Work instructions:
Set down exactly the lines below between the line holding "18: (379, 181, 1.44)" and the line holding "53: (366, 121, 1.52)", inclusive; no other line belongs in the answer.

(Beginning of Excerpted data)

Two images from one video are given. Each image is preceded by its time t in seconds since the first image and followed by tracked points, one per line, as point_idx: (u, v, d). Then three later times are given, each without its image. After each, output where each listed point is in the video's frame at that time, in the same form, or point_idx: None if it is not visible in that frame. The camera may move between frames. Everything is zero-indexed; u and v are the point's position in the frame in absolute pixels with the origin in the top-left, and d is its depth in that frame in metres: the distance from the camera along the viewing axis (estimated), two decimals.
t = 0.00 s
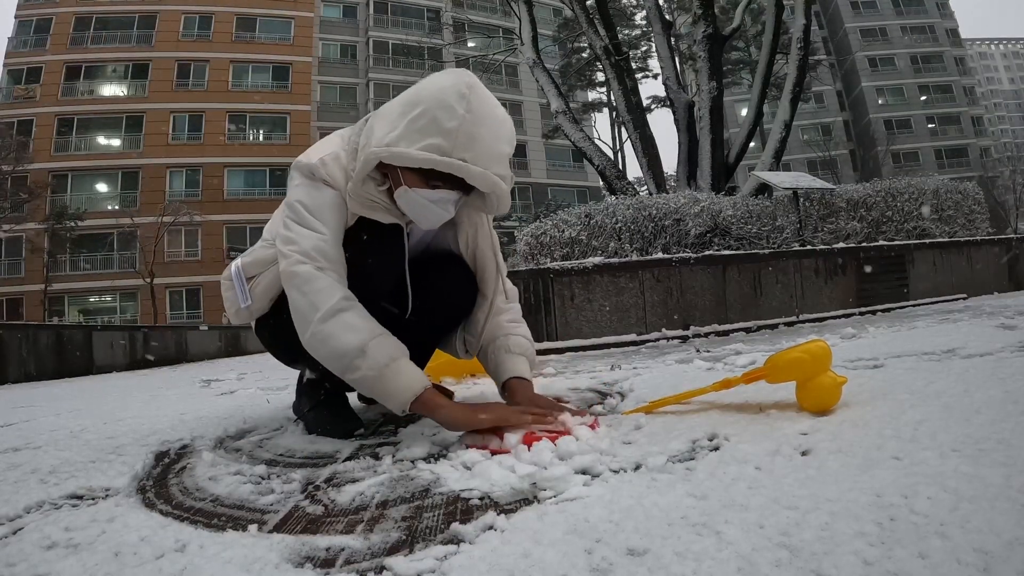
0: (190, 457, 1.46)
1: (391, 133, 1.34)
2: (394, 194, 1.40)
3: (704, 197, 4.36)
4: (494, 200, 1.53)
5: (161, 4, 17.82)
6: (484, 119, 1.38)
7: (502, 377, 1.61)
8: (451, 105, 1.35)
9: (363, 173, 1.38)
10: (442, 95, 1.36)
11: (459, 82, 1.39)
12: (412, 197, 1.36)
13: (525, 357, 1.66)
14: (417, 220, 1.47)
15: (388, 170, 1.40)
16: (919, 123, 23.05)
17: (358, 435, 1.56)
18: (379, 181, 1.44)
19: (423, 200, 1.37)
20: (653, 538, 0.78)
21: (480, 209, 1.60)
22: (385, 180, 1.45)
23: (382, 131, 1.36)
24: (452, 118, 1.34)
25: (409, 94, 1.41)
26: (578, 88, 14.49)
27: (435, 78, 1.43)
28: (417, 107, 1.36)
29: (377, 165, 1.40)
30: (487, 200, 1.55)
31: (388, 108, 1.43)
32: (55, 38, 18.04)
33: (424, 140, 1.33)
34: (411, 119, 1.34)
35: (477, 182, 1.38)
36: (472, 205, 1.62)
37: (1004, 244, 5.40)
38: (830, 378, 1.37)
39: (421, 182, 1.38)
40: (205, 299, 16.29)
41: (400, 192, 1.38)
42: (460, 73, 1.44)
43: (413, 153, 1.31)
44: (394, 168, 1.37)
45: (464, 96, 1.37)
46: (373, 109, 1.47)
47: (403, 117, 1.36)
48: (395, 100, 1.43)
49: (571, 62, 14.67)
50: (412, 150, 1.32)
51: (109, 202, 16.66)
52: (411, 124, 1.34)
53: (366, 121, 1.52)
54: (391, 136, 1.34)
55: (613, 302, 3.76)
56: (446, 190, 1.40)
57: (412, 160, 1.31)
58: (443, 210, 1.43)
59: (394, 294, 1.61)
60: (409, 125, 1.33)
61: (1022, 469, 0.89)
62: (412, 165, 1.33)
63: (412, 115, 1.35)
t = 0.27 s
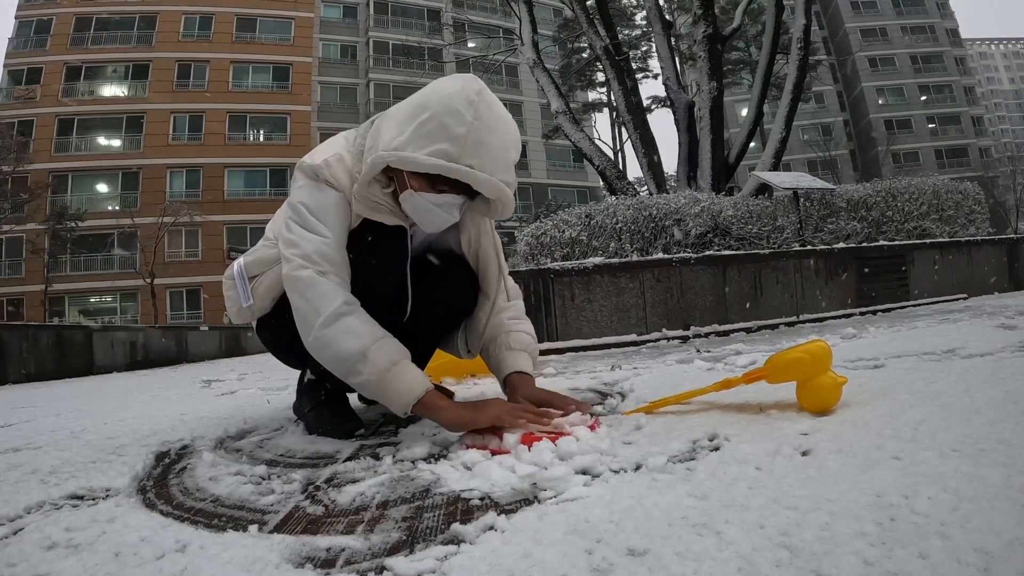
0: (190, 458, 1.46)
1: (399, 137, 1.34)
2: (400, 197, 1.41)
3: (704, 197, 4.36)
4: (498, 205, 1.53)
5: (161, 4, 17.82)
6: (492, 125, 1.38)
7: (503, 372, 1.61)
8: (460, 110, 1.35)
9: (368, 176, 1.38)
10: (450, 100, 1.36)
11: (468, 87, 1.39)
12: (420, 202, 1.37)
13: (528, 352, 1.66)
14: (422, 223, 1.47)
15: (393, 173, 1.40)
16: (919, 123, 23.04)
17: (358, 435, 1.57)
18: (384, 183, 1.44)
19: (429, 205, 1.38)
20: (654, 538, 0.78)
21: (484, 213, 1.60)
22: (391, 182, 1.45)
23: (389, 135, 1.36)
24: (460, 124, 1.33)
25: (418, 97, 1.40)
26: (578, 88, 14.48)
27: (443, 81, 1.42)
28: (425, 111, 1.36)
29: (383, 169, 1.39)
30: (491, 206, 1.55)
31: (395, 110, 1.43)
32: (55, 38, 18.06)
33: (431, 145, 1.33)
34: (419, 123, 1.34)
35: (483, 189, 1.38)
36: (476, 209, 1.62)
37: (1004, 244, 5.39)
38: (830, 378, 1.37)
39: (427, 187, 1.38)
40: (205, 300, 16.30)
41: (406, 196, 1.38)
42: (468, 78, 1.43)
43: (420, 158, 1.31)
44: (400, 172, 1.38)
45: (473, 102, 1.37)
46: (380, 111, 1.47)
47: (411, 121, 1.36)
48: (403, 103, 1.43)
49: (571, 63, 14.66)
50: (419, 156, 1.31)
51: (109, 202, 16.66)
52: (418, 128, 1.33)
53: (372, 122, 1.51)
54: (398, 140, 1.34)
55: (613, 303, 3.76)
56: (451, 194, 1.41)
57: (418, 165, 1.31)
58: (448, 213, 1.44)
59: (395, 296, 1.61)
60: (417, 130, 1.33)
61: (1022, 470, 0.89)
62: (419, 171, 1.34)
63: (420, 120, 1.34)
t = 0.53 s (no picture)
0: (190, 458, 1.46)
1: (405, 142, 1.34)
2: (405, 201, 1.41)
3: (704, 197, 4.36)
4: (502, 212, 1.53)
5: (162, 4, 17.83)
6: (499, 132, 1.38)
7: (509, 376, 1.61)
8: (467, 116, 1.34)
9: (373, 179, 1.38)
10: (458, 106, 1.36)
11: (476, 93, 1.39)
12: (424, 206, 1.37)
13: (534, 356, 1.66)
14: (426, 227, 1.48)
15: (399, 177, 1.40)
16: (920, 123, 23.04)
17: (358, 435, 1.57)
18: (390, 185, 1.43)
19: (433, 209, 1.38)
20: (653, 538, 0.78)
21: (488, 218, 1.60)
22: (396, 185, 1.45)
23: (395, 139, 1.36)
24: (468, 131, 1.33)
25: (426, 102, 1.40)
26: (578, 88, 14.48)
27: (452, 85, 1.42)
28: (432, 117, 1.35)
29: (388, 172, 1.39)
30: (495, 212, 1.55)
31: (402, 113, 1.42)
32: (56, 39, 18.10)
33: (438, 151, 1.32)
34: (426, 128, 1.34)
35: (488, 197, 1.38)
36: (481, 214, 1.61)
37: (1004, 244, 5.39)
38: (831, 378, 1.37)
39: (432, 192, 1.38)
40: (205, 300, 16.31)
41: (411, 200, 1.38)
42: (477, 84, 1.43)
43: (425, 165, 1.31)
44: (406, 176, 1.38)
45: (480, 108, 1.37)
46: (387, 113, 1.47)
47: (418, 125, 1.36)
48: (411, 106, 1.42)
49: (571, 62, 14.66)
50: (425, 162, 1.31)
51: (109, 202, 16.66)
52: (426, 133, 1.33)
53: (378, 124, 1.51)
54: (404, 144, 1.34)
55: (614, 303, 3.76)
56: (456, 199, 1.41)
57: (425, 171, 1.31)
58: (452, 217, 1.44)
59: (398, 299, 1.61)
60: (423, 135, 1.33)
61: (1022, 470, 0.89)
62: (425, 176, 1.34)
63: (427, 124, 1.34)
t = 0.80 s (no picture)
0: (191, 458, 1.46)
1: (403, 142, 1.35)
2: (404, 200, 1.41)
3: (704, 197, 4.36)
4: (503, 214, 1.53)
5: (162, 5, 17.84)
6: (499, 133, 1.38)
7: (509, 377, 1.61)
8: (467, 116, 1.35)
9: (373, 179, 1.38)
10: (458, 106, 1.36)
11: (477, 94, 1.39)
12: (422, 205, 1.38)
13: (533, 357, 1.66)
14: (426, 227, 1.48)
15: (399, 176, 1.40)
16: (920, 123, 23.05)
17: (358, 435, 1.57)
18: (390, 185, 1.44)
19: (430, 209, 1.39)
20: (654, 538, 0.78)
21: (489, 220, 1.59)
22: (395, 184, 1.45)
23: (395, 139, 1.36)
24: (468, 131, 1.34)
25: (426, 102, 1.40)
26: (578, 88, 14.49)
27: (453, 85, 1.42)
28: (433, 117, 1.36)
29: (388, 172, 1.40)
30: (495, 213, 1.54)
31: (402, 113, 1.43)
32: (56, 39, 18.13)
33: (437, 151, 1.33)
34: (427, 128, 1.34)
35: (488, 198, 1.38)
36: (482, 215, 1.61)
37: (1004, 243, 5.39)
38: (831, 378, 1.37)
39: (431, 191, 1.38)
40: (205, 300, 16.32)
41: (410, 200, 1.38)
42: (478, 83, 1.43)
43: (424, 166, 1.31)
44: (405, 176, 1.38)
45: (480, 107, 1.37)
46: (387, 112, 1.47)
47: (418, 125, 1.36)
48: (411, 106, 1.43)
49: (571, 62, 14.66)
50: (424, 161, 1.31)
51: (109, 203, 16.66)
52: (426, 133, 1.33)
53: (379, 122, 1.52)
54: (404, 145, 1.34)
55: (614, 303, 3.76)
56: (456, 200, 1.41)
57: (423, 171, 1.31)
58: (451, 218, 1.44)
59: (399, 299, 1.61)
60: (422, 135, 1.34)
61: (1022, 469, 0.89)
62: (424, 177, 1.34)
63: (426, 125, 1.35)
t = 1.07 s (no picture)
0: (191, 458, 1.46)
1: (395, 133, 1.35)
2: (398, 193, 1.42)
3: (704, 197, 4.36)
4: (497, 197, 1.54)
5: (162, 6, 17.85)
6: (488, 117, 1.38)
7: (519, 357, 1.62)
8: (455, 104, 1.35)
9: (367, 173, 1.38)
10: (446, 94, 1.36)
11: (464, 80, 1.39)
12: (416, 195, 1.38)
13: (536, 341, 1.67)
14: (422, 219, 1.48)
15: (392, 169, 1.40)
16: (920, 123, 23.06)
17: (358, 436, 1.57)
18: (384, 179, 1.44)
19: (425, 198, 1.39)
20: (654, 539, 0.78)
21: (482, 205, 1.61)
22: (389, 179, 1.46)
23: (387, 131, 1.36)
24: (457, 117, 1.34)
25: (414, 93, 1.40)
26: (578, 88, 14.51)
27: (440, 74, 1.42)
28: (421, 107, 1.36)
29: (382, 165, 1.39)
30: (490, 197, 1.56)
31: (391, 107, 1.43)
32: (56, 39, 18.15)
33: (429, 138, 1.33)
34: (416, 118, 1.34)
35: (484, 180, 1.39)
36: (473, 202, 1.62)
37: (1005, 244, 5.39)
38: (831, 378, 1.37)
39: (424, 180, 1.39)
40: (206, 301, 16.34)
41: (404, 191, 1.39)
42: (464, 71, 1.43)
43: (419, 153, 1.31)
44: (399, 168, 1.38)
45: (468, 96, 1.37)
46: (376, 110, 1.47)
47: (407, 115, 1.36)
48: (400, 99, 1.43)
49: (571, 63, 14.66)
50: (417, 150, 1.32)
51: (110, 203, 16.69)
52: (416, 122, 1.34)
53: (369, 121, 1.52)
54: (396, 134, 1.34)
55: (614, 303, 3.76)
56: (449, 186, 1.42)
57: (416, 159, 1.32)
58: (445, 206, 1.45)
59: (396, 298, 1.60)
60: (413, 125, 1.33)
61: (1023, 470, 0.89)
62: (417, 165, 1.34)
63: (416, 115, 1.35)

(End of Excerpted data)

Written response:
18: (379, 181, 1.44)
19: (423, 200, 1.37)
20: (653, 538, 0.78)
21: (480, 209, 1.60)
22: (385, 180, 1.45)
23: (382, 131, 1.36)
24: (452, 118, 1.34)
25: (409, 94, 1.41)
26: (578, 88, 14.49)
27: (435, 78, 1.43)
28: (417, 107, 1.36)
29: (377, 165, 1.40)
30: (487, 200, 1.55)
31: (388, 108, 1.43)
32: (55, 38, 18.04)
33: (424, 140, 1.33)
34: (411, 119, 1.34)
35: (477, 182, 1.38)
36: (472, 205, 1.62)
37: (1004, 244, 5.40)
38: (830, 378, 1.37)
39: (421, 182, 1.38)
40: (205, 299, 16.29)
41: (400, 192, 1.38)
42: (460, 73, 1.44)
43: (413, 153, 1.31)
44: (394, 168, 1.37)
45: (464, 96, 1.37)
46: (373, 109, 1.47)
47: (403, 117, 1.36)
48: (395, 100, 1.43)
49: (571, 62, 14.67)
50: (412, 150, 1.32)
51: (109, 202, 16.66)
52: (411, 124, 1.34)
53: (366, 121, 1.52)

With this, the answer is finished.